Una de las grandes funciones de un festival es dar visibilidad a cinematografías y realizadores que, de otro modo, serían inaccesibles para el público. Sólo por esto ya parece justificada la inclusión de dos películas procedentes del África negra como son Grigris y Little One, los dos filmes que cerraron la sección oficial. Pero además, ambas añaden a su valor cinematográfico, que también lo tienen, una lectura sobre determinados aspectos del continente que aporta un interés adicional a su visionado.

Grigris, ambientada en Chad, de desarrollo irregular y sugerente fotografía, se sustenta en gran medida sobre los hombros de su protagonista, Souleymane Démé, lo que es a la vez un innegable valor y el principal hándicap del filme. Pese a sufrir los estragos de la polio en su pierna izquierda, Démé es un bailarín hipnótico, algo de lo que se aprovecha Mahamat-Saleh Haroun. Pero sus limitaciones como intérprete se dejan notar a lo largo del metraje, principalmente en los cuerpo a cuerpo con Cyril Guei, que compone con solidez un contradictorio hampón. En todo caso, lo mejor es la confrontación de la decadencia de la ciudad con el esplendor del campo, así como el reflejo de la tensión latente entre musulmanes y animistas, que estalla en el ingenioso final.

En cambio, el principal valor de la sudafricana Little One, que versa sobre la violación de una niña de seis años, lo aportan sus protagonistas.

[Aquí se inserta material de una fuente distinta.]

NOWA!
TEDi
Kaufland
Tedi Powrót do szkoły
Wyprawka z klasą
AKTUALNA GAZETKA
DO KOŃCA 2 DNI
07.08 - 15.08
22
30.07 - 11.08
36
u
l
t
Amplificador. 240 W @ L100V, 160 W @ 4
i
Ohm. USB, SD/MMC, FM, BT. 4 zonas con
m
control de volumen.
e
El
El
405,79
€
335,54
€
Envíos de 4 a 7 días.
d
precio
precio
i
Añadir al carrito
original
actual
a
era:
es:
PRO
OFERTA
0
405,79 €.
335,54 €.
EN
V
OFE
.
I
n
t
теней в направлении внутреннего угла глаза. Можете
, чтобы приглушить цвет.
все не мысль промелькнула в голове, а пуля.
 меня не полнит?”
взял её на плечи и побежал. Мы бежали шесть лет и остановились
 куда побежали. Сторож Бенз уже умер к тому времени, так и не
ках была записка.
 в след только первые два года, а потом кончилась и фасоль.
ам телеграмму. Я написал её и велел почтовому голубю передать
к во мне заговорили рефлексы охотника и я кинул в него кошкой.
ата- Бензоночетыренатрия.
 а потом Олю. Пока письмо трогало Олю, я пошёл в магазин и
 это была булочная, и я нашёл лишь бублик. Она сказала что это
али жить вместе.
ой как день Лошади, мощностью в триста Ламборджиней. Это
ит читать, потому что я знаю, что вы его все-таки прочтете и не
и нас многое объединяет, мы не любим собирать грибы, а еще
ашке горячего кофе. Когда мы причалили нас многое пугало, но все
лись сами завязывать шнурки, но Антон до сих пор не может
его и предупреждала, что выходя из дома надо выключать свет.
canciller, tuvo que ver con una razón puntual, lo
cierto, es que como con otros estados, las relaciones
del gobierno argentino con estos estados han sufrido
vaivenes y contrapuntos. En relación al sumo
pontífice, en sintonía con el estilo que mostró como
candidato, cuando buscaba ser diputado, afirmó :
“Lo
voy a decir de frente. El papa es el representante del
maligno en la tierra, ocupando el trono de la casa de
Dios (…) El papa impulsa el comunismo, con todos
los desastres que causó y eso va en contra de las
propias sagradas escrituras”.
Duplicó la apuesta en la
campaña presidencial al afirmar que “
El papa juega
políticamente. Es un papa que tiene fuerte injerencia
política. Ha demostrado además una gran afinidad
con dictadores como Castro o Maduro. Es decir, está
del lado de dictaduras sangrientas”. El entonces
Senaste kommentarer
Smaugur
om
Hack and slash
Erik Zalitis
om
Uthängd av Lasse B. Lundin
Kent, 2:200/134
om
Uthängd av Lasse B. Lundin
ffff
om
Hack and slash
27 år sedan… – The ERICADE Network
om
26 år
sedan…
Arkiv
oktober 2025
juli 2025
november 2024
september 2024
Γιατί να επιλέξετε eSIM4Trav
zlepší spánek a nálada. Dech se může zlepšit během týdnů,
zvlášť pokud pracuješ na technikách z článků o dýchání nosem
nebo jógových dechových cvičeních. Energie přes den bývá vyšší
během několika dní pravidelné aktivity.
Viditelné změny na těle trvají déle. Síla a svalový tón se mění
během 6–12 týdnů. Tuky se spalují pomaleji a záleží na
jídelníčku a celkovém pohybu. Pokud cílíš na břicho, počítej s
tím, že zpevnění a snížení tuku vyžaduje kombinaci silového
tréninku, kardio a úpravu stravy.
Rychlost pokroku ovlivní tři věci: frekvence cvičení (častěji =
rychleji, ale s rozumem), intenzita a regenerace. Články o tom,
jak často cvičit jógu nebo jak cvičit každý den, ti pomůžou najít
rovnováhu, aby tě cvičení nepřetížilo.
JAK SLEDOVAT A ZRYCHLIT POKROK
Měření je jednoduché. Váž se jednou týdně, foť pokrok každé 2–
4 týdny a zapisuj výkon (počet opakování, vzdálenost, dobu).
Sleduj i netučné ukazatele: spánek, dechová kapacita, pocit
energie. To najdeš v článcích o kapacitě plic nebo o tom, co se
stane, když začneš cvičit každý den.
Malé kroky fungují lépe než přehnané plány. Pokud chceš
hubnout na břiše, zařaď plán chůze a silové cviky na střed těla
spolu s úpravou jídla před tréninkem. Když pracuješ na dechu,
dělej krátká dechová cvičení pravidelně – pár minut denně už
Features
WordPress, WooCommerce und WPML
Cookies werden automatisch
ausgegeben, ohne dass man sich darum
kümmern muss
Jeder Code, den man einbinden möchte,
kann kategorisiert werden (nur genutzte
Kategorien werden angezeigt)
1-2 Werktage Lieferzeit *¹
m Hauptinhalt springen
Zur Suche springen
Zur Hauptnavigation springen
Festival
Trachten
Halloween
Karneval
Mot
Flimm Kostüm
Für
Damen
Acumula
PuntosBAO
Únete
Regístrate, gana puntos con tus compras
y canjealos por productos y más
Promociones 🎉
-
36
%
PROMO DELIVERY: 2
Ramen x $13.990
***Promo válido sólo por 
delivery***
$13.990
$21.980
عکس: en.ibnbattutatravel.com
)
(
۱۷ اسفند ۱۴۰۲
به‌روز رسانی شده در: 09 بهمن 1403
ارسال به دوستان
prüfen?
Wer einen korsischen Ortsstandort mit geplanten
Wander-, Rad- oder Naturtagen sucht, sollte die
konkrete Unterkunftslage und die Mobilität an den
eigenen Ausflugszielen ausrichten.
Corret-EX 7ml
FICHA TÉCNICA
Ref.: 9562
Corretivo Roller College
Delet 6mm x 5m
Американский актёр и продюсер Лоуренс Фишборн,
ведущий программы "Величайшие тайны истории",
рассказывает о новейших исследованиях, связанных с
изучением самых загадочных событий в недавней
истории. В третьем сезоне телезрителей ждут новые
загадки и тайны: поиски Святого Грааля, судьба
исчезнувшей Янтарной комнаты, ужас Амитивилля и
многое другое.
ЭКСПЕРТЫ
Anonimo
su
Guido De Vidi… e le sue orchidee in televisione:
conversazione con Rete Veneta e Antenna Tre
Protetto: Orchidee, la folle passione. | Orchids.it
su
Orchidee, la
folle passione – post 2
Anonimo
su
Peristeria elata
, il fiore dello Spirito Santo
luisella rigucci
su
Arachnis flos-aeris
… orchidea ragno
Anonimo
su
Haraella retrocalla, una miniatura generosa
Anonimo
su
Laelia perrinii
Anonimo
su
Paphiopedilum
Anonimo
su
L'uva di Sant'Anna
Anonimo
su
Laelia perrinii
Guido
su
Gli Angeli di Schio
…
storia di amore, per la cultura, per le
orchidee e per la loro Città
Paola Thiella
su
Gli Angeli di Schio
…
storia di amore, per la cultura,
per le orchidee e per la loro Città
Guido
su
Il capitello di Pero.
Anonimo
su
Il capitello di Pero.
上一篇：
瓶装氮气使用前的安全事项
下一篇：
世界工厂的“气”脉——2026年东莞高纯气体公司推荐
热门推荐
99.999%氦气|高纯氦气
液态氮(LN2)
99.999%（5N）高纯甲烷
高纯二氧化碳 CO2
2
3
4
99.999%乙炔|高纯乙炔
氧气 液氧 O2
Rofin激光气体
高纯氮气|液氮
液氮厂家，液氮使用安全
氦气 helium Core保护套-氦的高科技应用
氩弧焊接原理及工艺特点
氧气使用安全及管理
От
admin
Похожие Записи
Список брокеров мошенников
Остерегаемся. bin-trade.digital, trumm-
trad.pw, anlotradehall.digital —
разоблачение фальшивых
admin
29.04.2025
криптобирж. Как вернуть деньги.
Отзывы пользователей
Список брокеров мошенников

Lindiwe Ndlovu, primera espada del filme, crea una "Pauline" con la que es imposible no empatizar, y Luzuko Nqeto saca petróleo de su personaje: un hombre embrutecido por el trauma que supuso la pérdida de su hija y cuya coraza se desmorona en el momento en el que ve el rostro desfigurado de la niña violada, en una de las mejores escenas del filme. Cruda y un tanto exhibicionista en el arranque, el filme gana empaque a medida que avanza el metraje.